The graph of FIG. 2 shows how the amount of setback is determined. The ordinate 50 of the graph is determined by the absolute value of the cooling setpoint (CSP) minus the heating setpoint (HSP) in degrees Fahrenheit, while the abscissa 52 of the graph shows the actual amount of setback (or setup) in degrees Fahrenheit. The horizontal line 54 indicates a default amount of setback of 7° F. which is the minimum amount of setback or setup allowed in the preferred embodiment. The dashed line 56 between 0° and 7° F. of setback illustrates that the present invention would provide no setback under certain conditions if a default amount such as that shown by the line 54 were not required.

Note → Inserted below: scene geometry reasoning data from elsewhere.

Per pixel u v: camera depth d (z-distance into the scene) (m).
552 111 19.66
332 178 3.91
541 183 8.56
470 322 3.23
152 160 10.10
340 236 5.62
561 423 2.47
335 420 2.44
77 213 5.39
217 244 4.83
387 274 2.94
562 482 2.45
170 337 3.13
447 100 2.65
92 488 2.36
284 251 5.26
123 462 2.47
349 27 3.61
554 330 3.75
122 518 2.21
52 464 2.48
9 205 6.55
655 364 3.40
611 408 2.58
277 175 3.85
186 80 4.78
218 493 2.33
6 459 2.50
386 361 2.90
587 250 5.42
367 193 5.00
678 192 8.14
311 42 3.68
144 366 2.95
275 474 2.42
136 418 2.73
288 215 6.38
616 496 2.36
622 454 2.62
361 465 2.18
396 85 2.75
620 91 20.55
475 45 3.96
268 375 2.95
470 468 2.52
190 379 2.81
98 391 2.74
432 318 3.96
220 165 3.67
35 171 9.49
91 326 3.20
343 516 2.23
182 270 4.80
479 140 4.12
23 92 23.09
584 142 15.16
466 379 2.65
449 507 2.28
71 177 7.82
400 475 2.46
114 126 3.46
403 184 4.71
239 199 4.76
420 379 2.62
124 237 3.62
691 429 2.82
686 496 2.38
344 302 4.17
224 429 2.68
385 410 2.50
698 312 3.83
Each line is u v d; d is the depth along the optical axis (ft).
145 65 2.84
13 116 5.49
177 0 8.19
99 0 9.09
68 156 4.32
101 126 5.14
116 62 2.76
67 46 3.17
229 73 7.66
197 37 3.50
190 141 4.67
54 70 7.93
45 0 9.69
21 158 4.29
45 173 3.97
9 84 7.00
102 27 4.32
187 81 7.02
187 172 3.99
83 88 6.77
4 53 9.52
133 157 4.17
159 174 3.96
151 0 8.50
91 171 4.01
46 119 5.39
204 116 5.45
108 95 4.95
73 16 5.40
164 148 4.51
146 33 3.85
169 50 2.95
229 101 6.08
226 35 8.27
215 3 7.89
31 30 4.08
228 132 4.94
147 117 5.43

The line 58 shows how the difference between the cooling setpoint (CSP) and the heating setpoint (HSP) is used to linearly increase the amount of setback or setup in accordance with a user's alteration of the inactive setpoint. Since only one setpoint can be actively used by the HVAC system 10 depending on whether beating or cooling mode of operation is in effect, an occupant can freely adjust the position of the inactive setpoint. Effectively, a great range between the active and the inactive setpoints, e.g. the cooling setpoint and the heating setpoint, is taken as an indication that a greater amount of setback is desired in the zone 12.

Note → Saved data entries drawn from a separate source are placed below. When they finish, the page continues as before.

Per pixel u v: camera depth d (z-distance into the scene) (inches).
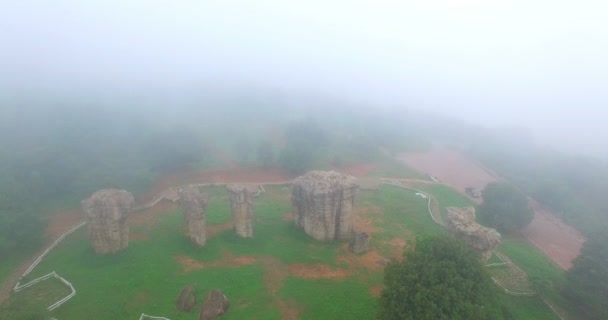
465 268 1366.9
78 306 1616.6
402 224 2566.4
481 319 1220.5
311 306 1684.3
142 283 1779.0
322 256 2079.2
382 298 1387.8
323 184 2167.8
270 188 3085.6
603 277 1770.4
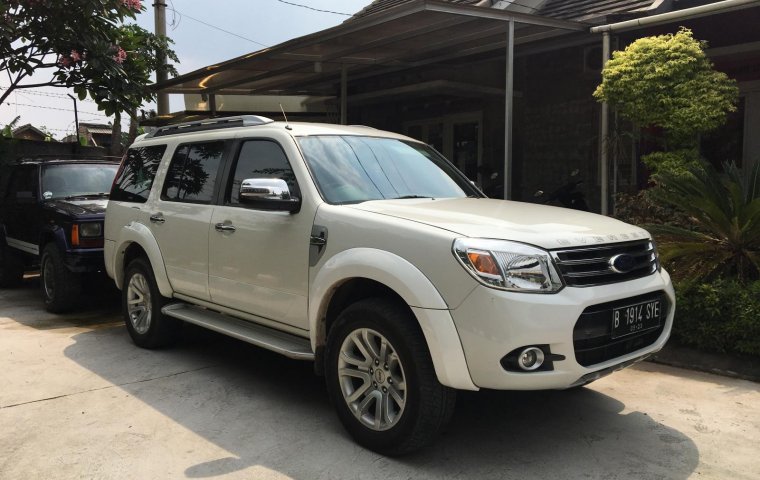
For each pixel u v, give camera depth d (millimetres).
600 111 9594
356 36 7992
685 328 5023
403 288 3281
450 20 7137
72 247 7000
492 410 4215
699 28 8164
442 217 3557
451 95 10812
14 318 7195
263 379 4910
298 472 3350
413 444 3357
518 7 9781
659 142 7465
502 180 11250
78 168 8555
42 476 3326
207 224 4770
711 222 5238
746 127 8359
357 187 4180
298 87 12695
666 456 3500
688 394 4422
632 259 3502
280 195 3943
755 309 4637
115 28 9273
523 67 10656
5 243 8984
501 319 3027
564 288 3162
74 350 5738
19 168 8789
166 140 5652
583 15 9102
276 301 4184
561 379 3117
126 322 5949
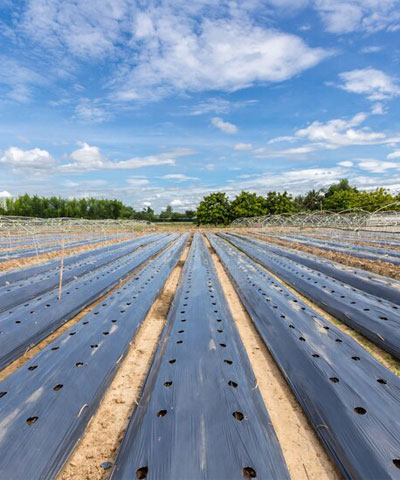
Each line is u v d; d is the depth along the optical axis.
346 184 74.25
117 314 5.56
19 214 66.75
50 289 8.22
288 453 2.77
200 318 5.31
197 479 2.07
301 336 4.50
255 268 10.46
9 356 4.42
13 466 2.26
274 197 54.78
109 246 17.31
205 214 54.75
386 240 18.36
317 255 13.51
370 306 6.05
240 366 3.69
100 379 3.55
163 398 2.97
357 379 3.35
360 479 2.26
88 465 2.66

For example, the point 60 illustrates the situation where a cooling setpoint of 78° F. has been set and a heating setpoint of 68° F. has been set. Since the difference between the cooling setpoint and heating setpoint is greater than the default amount of 7° F., the amount of setback is determined to be 10° F. by subtracting the heating setpoint from the cooling setpoint. Consequently if the cooling mode of operation was active and the zone 12 unoccupied as indicated by the input 44, the operational setpoint, i.e. the unoccupied cooling setpoint, would be increased by 10° to 88° F. Conversely, if the heating mode of operation were active and the zone 12 unoccupied as indicated by the input 44, the operational setpoint, i.e. the unoccupied heating setpoint, would be decreased by 10° F. to 58° F. Much greater energy savings are provided by the linearly increasing approach of the preferred embodiment of the present invention when compared with previous setback systems. However, a person of ordinary skill in the art will recognize many linear and non-linear variations of the present invention, all of which are contemplated as equivalents to the invention as claimed herein. One such variation is represented by the formula setback=C*|CSP-HSP| where C is a real number or an algebraic expression.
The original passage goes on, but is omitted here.